What kind of programming is it that you do?
JW: It’s all video-centric, and we’re primarily across 2,000 channels on the five major social media networks. It’s everything from 30-second to 20-minute videos that have a common theme of sports, but not the live game and not the news and highlights - it’s everything else.
We have new formats behind the scenes and we have a good series right now that’s doing quite well across social media called Bad Joke Telling, where we get pro athletes to tell really bad jokes to each other until one of them cracks up. So it’s behind-the-scenes, it’s funny, it’s inspirational, it’s educational but in a fun way and it’s everything around the world of sports and sports lifestyle, before and after the live event.
You have a number of official partnerships with major sports rights holders. Do you approach athletes first, or do you approach creators first and then generate something that you can take to a sporting body? Or do you go to the partner first and then work up ideas together?
JW: I think with us, it really starts with the creators. The younger half of our audience is 13 to 25 and they are very influenced by their YouTubers and their social video creators that have built and amassed organic audiences in the tens of millions. So we really started figuring out how to form partnerships with them – and we have about 500 of them in our network now – because they’re authentic to the young generation.
I think secondarily, one of our co-founders [Jeff Urban] used to head sports marketing at Gatorade, and has relationships in the US with the NFL, MLB, Nascar, PGA Tour etc, so step two for us was to develop partnerships with them to add the authenticity of the pro sports ecosystem in the US. Then Jeff Nathenson joined us three years ago, with his relationships across the IOC [International Olympic Committee], Fifa, all the federations and the teams here, really gave us that European authenticity.
But it all starts with the creator.
Looking at your partnerships in the US, where are you able to point to growth in their audience with a younger fanbase? What are the things you’re trying to demonstrate?
JW: We do two things across the board, whether it’s in the US or Europe. We create content that’s engaging for young audiences, and then increasingly we help the traditional sports ecosystem market into our audience. We now reach about 405 million young fans across five social media networks, and that grows by three million each week, so we’re able to reach them very effectively either on the Whistle Sports channels that we have or on our creator channels on social media in a way that’s more engaging than any other way to reach this young generation.
I think with the leagues that we partner with in the US and the federations over here, what we really try and do is make their sport more interesting and relevant to younger generations who are not really TV viewers anymore.

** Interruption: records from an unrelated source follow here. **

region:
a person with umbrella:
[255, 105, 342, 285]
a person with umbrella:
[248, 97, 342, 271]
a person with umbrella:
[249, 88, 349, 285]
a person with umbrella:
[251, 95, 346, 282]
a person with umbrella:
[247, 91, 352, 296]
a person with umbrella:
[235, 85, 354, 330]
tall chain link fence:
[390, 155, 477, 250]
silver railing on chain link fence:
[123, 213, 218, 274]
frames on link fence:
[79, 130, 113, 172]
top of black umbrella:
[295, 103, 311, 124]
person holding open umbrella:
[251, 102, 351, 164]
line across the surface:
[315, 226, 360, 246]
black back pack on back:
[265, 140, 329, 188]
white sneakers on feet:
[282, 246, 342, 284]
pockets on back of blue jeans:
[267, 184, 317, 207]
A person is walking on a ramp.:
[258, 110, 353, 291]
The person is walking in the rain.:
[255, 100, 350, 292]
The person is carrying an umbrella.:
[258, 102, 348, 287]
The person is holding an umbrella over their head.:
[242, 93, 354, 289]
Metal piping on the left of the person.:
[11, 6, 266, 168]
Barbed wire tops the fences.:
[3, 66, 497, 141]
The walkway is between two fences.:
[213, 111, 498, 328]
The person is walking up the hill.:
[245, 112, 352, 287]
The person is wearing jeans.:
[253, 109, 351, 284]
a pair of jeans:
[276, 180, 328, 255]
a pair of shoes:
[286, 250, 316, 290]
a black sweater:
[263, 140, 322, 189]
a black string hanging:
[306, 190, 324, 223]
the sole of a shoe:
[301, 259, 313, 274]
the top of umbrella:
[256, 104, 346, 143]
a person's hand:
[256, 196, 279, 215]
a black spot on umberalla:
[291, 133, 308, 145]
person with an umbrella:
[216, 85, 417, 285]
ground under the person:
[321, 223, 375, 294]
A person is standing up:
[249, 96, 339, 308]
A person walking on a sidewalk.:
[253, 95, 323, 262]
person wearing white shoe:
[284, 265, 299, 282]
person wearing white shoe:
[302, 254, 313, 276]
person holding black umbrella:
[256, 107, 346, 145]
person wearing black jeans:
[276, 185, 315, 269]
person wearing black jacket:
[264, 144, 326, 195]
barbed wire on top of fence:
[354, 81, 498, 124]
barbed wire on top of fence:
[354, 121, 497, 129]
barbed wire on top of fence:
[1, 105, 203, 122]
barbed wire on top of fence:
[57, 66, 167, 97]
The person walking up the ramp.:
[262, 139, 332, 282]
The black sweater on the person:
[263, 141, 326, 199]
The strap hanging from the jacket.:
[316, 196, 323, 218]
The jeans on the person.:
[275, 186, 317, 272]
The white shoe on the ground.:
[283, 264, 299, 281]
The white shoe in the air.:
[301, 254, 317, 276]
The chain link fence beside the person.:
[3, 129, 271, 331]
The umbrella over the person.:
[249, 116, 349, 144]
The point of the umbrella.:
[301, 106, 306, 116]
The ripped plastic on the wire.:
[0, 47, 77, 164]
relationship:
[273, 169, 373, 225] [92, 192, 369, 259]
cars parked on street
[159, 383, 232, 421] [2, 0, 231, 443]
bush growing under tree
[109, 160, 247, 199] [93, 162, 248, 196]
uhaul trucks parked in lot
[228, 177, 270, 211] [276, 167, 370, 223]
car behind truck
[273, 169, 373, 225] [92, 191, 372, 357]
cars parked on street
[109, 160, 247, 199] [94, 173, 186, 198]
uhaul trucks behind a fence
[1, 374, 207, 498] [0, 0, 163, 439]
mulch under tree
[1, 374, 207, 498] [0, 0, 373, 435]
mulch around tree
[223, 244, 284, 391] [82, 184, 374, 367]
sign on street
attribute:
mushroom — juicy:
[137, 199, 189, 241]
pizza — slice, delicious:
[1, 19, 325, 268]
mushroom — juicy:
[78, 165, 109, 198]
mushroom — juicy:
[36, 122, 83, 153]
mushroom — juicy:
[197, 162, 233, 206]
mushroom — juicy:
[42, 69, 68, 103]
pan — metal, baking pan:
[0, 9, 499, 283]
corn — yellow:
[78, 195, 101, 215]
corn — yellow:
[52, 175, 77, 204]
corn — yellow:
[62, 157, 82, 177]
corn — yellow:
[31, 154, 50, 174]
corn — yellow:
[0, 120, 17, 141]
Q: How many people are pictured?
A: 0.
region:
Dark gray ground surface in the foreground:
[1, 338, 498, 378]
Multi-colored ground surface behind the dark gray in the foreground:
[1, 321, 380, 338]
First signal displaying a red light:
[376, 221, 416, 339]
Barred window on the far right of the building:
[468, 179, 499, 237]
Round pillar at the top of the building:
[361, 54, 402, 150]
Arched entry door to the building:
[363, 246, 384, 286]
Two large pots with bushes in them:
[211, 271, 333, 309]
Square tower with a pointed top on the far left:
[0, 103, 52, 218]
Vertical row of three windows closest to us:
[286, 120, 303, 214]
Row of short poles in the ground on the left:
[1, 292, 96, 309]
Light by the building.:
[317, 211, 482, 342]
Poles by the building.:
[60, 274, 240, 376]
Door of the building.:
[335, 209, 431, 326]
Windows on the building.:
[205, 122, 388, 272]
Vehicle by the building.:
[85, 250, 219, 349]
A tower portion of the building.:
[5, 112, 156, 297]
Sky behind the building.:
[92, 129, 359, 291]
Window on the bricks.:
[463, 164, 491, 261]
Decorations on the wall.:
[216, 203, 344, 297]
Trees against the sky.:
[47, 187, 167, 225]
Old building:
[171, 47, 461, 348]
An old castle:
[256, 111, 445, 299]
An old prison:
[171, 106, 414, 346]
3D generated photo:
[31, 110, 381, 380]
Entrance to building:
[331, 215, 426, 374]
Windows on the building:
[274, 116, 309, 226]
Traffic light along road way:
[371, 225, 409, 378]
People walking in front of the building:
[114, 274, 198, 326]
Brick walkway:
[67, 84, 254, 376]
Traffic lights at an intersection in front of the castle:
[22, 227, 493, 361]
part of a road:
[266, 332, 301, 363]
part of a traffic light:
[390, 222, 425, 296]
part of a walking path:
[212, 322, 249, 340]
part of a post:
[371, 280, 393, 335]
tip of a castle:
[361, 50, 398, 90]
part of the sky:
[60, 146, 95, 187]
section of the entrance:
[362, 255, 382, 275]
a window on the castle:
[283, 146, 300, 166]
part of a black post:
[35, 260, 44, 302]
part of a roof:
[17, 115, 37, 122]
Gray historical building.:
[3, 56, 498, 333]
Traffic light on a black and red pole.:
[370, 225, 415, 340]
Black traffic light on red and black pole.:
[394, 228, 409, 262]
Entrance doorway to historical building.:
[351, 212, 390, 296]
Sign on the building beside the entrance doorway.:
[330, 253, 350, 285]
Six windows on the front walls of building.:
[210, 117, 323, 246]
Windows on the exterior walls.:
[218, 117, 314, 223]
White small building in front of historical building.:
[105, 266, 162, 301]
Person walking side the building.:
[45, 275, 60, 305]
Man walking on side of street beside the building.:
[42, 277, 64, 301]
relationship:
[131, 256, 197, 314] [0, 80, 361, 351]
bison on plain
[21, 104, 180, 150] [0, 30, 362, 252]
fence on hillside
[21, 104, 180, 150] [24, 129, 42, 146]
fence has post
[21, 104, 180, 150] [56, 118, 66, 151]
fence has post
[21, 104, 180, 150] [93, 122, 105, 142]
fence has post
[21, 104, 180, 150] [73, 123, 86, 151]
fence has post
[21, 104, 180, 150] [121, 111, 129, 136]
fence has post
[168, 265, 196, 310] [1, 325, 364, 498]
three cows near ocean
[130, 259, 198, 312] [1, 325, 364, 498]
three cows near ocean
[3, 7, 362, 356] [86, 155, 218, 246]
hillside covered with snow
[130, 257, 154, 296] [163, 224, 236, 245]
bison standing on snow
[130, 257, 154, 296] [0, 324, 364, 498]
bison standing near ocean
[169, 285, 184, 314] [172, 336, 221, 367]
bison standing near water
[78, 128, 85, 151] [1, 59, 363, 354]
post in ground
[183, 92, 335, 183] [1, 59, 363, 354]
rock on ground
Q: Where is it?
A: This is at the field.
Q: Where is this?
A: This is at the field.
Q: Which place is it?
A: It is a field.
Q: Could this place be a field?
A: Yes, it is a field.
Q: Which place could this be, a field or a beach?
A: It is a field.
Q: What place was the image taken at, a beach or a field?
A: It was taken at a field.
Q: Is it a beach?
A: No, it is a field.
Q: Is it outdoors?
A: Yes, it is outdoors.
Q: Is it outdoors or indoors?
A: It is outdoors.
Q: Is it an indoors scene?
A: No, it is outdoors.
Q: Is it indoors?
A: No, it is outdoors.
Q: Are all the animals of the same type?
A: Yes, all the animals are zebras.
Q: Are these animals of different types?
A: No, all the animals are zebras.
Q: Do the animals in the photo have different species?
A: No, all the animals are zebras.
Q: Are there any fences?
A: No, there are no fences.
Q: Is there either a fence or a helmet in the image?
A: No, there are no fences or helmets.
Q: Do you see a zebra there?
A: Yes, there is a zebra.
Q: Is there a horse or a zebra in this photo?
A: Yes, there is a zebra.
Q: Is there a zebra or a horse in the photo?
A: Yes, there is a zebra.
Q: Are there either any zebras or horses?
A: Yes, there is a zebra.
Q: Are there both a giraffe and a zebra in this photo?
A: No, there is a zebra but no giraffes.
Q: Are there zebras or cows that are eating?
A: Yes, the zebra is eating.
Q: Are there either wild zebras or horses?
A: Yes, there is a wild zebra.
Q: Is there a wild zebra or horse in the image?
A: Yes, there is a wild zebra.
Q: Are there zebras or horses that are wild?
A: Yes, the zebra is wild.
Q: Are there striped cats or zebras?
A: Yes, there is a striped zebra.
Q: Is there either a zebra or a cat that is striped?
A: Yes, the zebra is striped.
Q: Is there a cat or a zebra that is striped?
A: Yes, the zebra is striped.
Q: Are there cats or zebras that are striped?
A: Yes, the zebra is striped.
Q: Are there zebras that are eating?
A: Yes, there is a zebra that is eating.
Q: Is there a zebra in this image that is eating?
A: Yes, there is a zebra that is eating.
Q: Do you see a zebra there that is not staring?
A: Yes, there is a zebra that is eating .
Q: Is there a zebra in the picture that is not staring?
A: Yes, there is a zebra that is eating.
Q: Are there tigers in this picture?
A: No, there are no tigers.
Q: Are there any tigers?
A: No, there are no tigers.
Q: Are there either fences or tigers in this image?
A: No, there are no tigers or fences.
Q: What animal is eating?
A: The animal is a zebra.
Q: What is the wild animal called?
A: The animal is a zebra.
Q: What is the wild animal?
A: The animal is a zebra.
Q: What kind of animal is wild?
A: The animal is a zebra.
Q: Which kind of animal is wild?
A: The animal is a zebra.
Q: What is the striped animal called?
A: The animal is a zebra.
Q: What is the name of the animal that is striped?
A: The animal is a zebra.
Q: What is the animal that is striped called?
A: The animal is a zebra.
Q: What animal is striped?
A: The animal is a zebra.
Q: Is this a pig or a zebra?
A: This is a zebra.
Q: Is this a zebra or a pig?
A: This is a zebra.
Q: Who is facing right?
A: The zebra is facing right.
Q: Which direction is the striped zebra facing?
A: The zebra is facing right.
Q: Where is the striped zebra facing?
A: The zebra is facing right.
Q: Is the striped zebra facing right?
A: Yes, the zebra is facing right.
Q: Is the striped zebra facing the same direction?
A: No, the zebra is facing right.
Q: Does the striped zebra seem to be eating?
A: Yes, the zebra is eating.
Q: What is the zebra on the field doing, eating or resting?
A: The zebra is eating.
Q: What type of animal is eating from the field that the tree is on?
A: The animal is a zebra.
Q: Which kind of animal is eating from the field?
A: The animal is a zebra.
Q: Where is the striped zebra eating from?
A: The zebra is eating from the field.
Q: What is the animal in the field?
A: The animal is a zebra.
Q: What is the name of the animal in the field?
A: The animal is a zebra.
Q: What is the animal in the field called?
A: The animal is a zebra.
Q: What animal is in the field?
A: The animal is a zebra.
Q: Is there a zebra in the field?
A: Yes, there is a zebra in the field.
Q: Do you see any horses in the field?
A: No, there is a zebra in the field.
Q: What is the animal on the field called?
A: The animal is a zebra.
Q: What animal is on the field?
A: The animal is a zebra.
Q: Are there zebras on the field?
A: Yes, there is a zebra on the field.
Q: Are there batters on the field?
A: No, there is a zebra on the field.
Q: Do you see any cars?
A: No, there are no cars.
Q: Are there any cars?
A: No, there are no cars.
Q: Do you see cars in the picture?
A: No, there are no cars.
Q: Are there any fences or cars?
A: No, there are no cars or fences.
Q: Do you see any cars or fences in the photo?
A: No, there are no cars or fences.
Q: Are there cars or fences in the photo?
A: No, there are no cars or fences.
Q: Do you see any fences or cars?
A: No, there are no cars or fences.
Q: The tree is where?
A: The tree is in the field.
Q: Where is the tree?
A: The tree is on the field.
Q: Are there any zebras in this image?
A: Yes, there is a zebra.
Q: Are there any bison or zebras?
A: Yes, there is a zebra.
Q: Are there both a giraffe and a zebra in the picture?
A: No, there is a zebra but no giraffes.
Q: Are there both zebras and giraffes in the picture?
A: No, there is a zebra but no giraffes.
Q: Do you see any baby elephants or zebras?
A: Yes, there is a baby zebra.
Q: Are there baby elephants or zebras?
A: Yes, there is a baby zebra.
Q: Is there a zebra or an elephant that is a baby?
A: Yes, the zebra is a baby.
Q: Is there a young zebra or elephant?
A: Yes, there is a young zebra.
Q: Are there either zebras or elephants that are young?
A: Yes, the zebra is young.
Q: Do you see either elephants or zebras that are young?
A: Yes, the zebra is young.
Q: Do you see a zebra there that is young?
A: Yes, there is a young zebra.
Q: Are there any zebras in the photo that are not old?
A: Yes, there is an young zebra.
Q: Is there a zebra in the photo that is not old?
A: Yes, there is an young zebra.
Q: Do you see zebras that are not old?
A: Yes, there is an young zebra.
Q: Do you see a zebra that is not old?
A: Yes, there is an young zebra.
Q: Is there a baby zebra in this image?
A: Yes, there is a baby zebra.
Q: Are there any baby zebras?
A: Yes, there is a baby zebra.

Every generation wants their own version of whatever they want, so our belief was that this young generation wants their own version of sports media that’s not their parents’.
What kind of formats of content are you finding are performing well at this point in time?
Jeff Nathenson: Humour is one of the key elements within this. It’s very challenging to find a way of telling humorous stories, but the organic creators that we have became popular because they have a fun and humorous approach towards covering everything from football freestyle and tricks to fan engagement to all kinds of other things.
The big thing is the breadth of content which would not have been considered sports content in the past but is now actually something that works in terms of reaching sports audiences. People have invested a lot in sport and want to know the personalities behind sport, and this allows you to see the personality side. We think about how tedious post-match interviews are or television commentary right now - anything that’s not that is going to work well and resonate with a younger audience, because that’s an old format geared towards older folks.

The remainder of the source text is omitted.